Caso tramitava desde 2013
A denúncia cria uma situação incomum. Em 6 de novembro deste ano, a juíza Karine da Silva Cordeiro, da 7ª Vara Federal de Porto Alegre, já havia ordenado o arquivamento do inquérito em relação a Berfran. Naquela decisão, ela registrou que a última diligência do MPF no caso havia sido em 2014 e que, ao ser questionado sobre o pedido da defesa (de arquivamento), o MPF não apresentou “qualquer justificativa para a inércia no oferecimento da denúncia”.
Após a decisão que beneficiou Berfran, outros dois investigados, Luiz Fernando Zachia e Elvio Alberto dos Santos, também pediram arquivamento do inquérito em relação a eles, em razão da demora do MPF em fazer a denúncia. A juíza entendeu que era situação “idêntica” à de Berfran e atendeu à solicitação no último dia 25. Além disso, estendeu a decisão para outros 18 indiciados na investigação. Na quinta-feira (28), Zero Hora publicou reportagem sobre a decisão da Justiça, e o MPF informou que apresentaria nesta sexta-feira (29) uma primeira denúncia em relação a esse caso.
Contrapontos
GaúchaZH procura os denunciados para publicar sua posição sobre a denúncia. Defensor de Berfran, o advogado Luciano Feldens criticou o MPF:
– A apresentação de uma denúncia em inquérito judicialmente arquivado é ato de desobediência e abuso de autoridade. O MPF descumpre não apenas a ordem de arquivamento definitivo do inquérito, proferida pela Justiça Federal de primeiro grau, como vai além e desafia o Tribunal Regional Federal da 4ª Região, que nesta semana indeferiu a liminar postulada pelo MPF precisamente para que fosse suspensa a decisão de arquivamento. Agora, o tribunal terá a oportunidade de examinar dois abusos: a omissão de seis anos do MPF e seu procedimento de descumprimento de decisões judiciais.
A Operação Concutare
- Quando a Concutare foi deflagrada, em abril de 2013, 18 pessoas foram presas, entre elas os então secretários do Meio Ambiente do Estado (gestão Tarso Genro), Carlos Fernando Niedersberg, e de Porto Alegre (gestão José Fortunati), Luiz Fernando Zachia, e o secretário do Meio Ambiente do governo Yeda Crusius, Antônio Berfran Rosado.

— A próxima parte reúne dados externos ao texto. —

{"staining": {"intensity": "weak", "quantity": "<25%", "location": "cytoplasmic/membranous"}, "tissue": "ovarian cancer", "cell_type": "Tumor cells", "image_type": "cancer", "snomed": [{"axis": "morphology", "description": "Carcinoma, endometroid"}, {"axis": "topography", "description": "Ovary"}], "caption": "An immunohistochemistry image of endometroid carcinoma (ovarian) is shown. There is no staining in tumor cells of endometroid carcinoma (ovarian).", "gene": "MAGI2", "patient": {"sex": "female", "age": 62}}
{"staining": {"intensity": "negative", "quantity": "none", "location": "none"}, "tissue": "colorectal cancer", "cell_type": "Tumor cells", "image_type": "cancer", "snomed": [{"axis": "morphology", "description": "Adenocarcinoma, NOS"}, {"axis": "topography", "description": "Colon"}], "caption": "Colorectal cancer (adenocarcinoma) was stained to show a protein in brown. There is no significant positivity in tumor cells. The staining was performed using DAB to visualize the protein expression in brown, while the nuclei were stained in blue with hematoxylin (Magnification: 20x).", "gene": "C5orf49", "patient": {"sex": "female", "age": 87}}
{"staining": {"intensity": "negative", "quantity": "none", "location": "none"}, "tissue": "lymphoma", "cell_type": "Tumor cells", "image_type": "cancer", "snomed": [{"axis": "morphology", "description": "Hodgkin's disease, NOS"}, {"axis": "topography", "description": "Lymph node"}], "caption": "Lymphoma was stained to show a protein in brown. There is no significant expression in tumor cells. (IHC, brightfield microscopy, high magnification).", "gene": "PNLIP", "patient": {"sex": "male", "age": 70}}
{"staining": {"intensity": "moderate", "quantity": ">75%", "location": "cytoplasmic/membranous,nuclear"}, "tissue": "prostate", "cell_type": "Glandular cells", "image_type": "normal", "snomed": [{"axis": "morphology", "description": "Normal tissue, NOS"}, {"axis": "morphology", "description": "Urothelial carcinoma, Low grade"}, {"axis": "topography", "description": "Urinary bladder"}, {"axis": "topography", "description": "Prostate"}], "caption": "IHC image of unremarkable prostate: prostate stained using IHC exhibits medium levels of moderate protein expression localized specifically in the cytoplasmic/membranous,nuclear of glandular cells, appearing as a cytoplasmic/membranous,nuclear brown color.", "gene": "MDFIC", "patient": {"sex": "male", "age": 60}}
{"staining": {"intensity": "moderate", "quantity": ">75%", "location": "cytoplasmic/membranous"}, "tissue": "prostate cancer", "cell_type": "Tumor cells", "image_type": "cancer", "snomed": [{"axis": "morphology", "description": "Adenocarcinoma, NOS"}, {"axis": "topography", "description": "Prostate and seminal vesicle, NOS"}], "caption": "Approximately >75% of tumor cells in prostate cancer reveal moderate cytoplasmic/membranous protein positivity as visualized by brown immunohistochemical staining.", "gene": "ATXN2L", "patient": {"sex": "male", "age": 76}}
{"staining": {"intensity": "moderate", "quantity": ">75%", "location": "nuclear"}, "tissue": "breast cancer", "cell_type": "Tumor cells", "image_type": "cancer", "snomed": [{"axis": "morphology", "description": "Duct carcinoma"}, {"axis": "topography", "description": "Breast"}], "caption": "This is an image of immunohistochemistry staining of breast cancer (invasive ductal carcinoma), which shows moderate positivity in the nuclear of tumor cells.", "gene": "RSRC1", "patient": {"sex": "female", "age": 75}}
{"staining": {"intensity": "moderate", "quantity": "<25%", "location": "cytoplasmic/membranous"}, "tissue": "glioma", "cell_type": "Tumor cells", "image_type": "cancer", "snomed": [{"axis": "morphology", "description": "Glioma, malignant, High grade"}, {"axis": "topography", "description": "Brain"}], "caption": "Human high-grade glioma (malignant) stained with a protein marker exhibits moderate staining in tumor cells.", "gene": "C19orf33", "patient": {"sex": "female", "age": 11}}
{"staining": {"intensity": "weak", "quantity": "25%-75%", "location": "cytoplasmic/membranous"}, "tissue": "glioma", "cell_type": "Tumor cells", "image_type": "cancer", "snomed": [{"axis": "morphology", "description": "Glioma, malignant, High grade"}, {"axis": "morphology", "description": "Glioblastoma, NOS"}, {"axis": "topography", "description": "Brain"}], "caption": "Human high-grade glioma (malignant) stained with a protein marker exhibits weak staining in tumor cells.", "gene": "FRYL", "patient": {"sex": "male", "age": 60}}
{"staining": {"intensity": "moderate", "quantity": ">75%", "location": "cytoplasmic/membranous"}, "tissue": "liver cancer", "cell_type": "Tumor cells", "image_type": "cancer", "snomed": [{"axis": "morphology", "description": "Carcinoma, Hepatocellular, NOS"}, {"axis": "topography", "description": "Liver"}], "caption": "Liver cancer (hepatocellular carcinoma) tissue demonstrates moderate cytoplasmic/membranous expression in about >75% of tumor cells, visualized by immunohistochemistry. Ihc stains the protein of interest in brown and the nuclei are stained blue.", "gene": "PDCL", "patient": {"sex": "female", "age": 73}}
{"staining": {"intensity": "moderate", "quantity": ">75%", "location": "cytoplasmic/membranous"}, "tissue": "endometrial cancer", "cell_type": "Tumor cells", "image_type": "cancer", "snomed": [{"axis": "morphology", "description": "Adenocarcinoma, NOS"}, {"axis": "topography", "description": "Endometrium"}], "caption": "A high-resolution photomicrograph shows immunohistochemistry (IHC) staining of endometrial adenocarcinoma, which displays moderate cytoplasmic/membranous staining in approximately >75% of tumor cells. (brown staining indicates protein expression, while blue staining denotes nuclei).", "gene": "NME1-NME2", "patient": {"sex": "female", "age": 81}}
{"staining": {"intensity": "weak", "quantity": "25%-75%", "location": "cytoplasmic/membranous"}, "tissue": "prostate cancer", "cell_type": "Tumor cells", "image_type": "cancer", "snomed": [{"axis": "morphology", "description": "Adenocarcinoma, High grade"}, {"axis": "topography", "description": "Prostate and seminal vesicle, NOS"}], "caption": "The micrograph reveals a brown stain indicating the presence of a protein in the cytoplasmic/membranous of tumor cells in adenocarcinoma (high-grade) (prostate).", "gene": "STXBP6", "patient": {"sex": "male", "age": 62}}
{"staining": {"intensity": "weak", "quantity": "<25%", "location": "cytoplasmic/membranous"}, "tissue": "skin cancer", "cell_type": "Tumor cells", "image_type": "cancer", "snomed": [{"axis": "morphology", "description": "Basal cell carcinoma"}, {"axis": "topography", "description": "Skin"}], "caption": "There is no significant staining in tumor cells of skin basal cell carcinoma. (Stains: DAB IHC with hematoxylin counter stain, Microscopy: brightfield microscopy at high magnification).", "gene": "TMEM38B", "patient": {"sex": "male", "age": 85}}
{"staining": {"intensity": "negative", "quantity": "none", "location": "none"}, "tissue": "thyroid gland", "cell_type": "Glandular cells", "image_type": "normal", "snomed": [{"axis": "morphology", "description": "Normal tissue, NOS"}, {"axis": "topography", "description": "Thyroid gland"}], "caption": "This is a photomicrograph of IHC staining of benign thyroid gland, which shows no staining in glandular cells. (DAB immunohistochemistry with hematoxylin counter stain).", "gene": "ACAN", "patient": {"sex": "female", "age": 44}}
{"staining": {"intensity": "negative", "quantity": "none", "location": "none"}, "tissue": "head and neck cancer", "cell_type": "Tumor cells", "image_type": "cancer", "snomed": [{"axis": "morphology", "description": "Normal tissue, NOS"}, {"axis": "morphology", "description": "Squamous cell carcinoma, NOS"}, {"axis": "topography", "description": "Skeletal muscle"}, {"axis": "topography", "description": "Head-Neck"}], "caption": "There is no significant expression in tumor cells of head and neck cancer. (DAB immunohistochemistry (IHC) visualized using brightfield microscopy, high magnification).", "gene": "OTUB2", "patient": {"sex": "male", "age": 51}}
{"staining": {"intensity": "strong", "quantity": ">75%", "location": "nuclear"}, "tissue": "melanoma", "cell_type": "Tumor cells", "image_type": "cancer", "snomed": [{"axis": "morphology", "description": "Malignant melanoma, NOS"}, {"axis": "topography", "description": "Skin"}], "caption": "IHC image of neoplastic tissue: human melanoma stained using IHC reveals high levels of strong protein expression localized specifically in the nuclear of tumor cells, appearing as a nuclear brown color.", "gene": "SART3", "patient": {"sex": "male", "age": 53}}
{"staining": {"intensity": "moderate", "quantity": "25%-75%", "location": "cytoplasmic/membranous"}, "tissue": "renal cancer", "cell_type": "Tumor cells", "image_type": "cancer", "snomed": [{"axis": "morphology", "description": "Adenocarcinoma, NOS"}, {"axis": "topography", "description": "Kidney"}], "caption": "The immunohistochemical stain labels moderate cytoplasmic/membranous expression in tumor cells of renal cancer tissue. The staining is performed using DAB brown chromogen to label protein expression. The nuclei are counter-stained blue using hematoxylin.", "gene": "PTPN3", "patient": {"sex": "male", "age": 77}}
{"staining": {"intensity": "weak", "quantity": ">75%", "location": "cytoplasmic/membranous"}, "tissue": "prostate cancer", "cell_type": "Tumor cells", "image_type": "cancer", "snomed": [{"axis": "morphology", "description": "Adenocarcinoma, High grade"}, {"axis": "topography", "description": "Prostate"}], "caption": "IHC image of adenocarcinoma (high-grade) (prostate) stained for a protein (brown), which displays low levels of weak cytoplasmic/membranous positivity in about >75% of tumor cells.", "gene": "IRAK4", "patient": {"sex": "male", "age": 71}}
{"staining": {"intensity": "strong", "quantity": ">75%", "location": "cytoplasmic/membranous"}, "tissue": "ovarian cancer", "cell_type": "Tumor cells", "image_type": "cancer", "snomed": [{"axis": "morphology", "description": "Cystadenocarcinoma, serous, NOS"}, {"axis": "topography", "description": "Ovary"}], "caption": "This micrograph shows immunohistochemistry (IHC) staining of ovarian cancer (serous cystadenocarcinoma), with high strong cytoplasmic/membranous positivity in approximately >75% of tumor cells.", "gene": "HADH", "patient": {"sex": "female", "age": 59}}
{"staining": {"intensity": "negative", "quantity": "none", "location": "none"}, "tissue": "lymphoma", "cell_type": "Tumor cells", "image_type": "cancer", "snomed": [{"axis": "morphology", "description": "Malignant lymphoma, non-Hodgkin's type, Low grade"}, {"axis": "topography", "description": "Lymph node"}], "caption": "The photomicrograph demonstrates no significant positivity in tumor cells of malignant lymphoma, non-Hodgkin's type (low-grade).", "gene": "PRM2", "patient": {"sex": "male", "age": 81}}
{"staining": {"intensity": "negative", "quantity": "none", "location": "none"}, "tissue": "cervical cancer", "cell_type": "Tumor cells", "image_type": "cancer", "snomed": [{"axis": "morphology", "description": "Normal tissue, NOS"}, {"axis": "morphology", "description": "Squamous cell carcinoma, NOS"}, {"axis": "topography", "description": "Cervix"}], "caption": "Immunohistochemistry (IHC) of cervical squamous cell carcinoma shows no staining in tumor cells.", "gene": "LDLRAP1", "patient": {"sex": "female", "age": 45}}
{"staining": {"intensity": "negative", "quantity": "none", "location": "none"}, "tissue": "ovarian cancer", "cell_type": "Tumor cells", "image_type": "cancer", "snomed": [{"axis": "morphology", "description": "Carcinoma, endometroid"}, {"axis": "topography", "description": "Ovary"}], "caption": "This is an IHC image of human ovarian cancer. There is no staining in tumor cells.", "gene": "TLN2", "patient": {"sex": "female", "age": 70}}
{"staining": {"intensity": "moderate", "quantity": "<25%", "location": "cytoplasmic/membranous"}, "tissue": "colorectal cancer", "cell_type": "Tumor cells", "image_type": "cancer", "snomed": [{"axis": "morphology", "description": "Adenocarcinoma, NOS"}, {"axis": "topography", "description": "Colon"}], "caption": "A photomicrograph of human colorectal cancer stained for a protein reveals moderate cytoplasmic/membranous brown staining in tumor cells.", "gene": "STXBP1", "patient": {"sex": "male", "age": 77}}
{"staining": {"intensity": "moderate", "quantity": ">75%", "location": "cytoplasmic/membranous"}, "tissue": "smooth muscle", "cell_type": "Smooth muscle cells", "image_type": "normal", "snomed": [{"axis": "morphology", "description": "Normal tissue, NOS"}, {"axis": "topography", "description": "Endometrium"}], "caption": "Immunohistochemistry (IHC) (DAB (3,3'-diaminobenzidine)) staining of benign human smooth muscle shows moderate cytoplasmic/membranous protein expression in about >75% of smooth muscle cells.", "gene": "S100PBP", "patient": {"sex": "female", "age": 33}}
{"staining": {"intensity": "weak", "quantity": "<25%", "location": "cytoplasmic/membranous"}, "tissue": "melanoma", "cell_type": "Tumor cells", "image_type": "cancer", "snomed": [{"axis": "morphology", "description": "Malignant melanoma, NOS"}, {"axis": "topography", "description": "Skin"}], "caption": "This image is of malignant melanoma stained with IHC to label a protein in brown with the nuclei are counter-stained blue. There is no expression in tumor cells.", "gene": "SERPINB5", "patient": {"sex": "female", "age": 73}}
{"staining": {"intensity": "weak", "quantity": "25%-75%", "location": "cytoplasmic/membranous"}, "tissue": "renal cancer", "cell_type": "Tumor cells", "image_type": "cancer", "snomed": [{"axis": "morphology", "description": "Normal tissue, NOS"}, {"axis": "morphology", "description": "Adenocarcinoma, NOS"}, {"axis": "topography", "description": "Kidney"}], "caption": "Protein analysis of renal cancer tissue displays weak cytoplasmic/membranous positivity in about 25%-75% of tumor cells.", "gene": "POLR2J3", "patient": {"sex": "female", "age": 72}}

- A investigação verificou que interessados em fraudar licenças ambientais atuavam junto à Fundação Estadual de Proteção Ambiental (Fepam), órgão vinculado à Secretaria do Meio Ambiente, e ao Departamento Nacional de Produção Mineral.
- Ao concluir o inquérito, a Polícia Federal indiciou 49 pessoas por diversos crimes, como crimes ambientais, corrupção ativa e passiva, lavagem de dinheiro, formação de quadrilha, tráfico de influência, advocacia administrativa e falsidade ideológica, entre outros.